Does a Lease Impact Sale Price in Today’s Farmland Market?

Thursday, April 14th, 2011

I’ve been buying and selling farms for nearly 30 years.  One of the first things I learned – an existing lease will discount the sale price of a farm.  The appraiser will tell you it’s because the buyer does not get the “full bundle of rights”, which includes the right to lease to whomever he chooses, on whatever terms he chooses.  The seasoned broker explains it differently – a farmer does not like to bid on a property that he cannot immediately take full possession of.  Better stated… farmers don’t like to be landlords for others.  They want to plant and harvest the crops themselves.  In theory, investors would still be interested in a lease encumbered parcel.  But they too may discount the price because the lease terms, or the farmer, aren’t what they want.

The amount of the discount will vary depending on the length of the lease, the quality of the ground, and how competitive the neighbors are.  For many years, people thought a price reduction of $200 – $300 per acre was appropriate.  Today, however, in the era of $7.00 corn, we have witnessed that discount shrink considerably.  And at some recent auctions I’ve attended, there has been no discount at all.

So what has changed?  I personally believe there are two factors at play. The first is the fact that both farmers and investors are flush with cash at the present.  And farmers have always attempted to buy land when they’ve had the financial ability to do so.  The second is the fact that so little land is now on the market with no increase in supply likely.  So the farmer has a choice… A. I can wait until next fall and hope that a farm in my area will be for sale; or, B. I can buy the farm with the existing lease now, realizing that I only have to ride with the lease for one year.  This isn’t the ideal scenario, but when there’s little on the market for sale, buying now with a lease is better (and possibly cheaper) than waiting and hoping that something will pop-up later. 

The farms where I’ve seen this happen this winter had some common features – they had good quality soils; they were situated in an area where nothing had sold for quite some time; and the surrounding farmers were financially strong.  Not all farms will fit this criterion so the results may differ.  And if/when commodity prices fall in the future, the lease discount may reappear.  Bottom line – the rules are different now.  Assuming there are any rules at all.

Dealing With Cash Rents

Thursday, December 16th, 2010

It seems that no matter where you are at, cash rent numbers are always a moving target.  Because many landlord-tenant contracts are negotiated year-to-year, the rent usually fluctuates with how good or bad the tenant did the previous year.  If the farmer had a good year in the previous year, and the rent goes up for the next year and he/she has a bad year, that farmer is going to feel the pinch.  Conversely, if the landlord decides to lower the cash rent for a farmer after a poor year, and the farmer pulls in a bumper crop and takes advantage of high commodities prices and timely grain marketing, the farmer could be pulling in a nice profit.  When leases are adjusted to reflect the previous year there is always going to be inefficiencies.

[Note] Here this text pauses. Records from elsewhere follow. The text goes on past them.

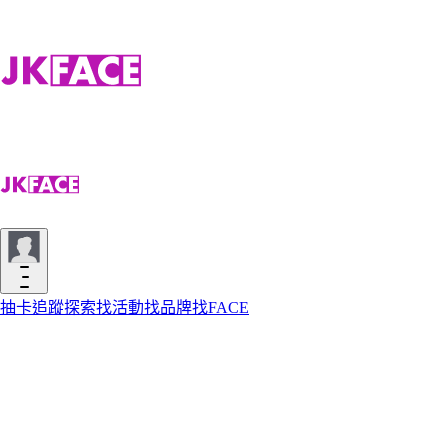
抽卡
追蹤
探索
找活動
找品牌
找FACE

While commodities prices have fluctuated fairly widely the last few years, the cash rent trend has continued to head upward…which is an obvious concern to those writing the cash rent checks twice a year.   A recent article posted on The Farm Gate (University of Illinois) discusses some interesting numbers regarding cash rents (Cash Rent: How Fast & Furious Is It Rising?).  The author points out some interesting numbers, such as that while cash rents have risen by 70% since 1990, non-land production costs and income from crops has almost doubled.  Also, his research points out that over the same time span cash rent portion of the overall budget has declined for many producers.

What kind of trends have you seen in your area?  Are incomes staying up with cash rents?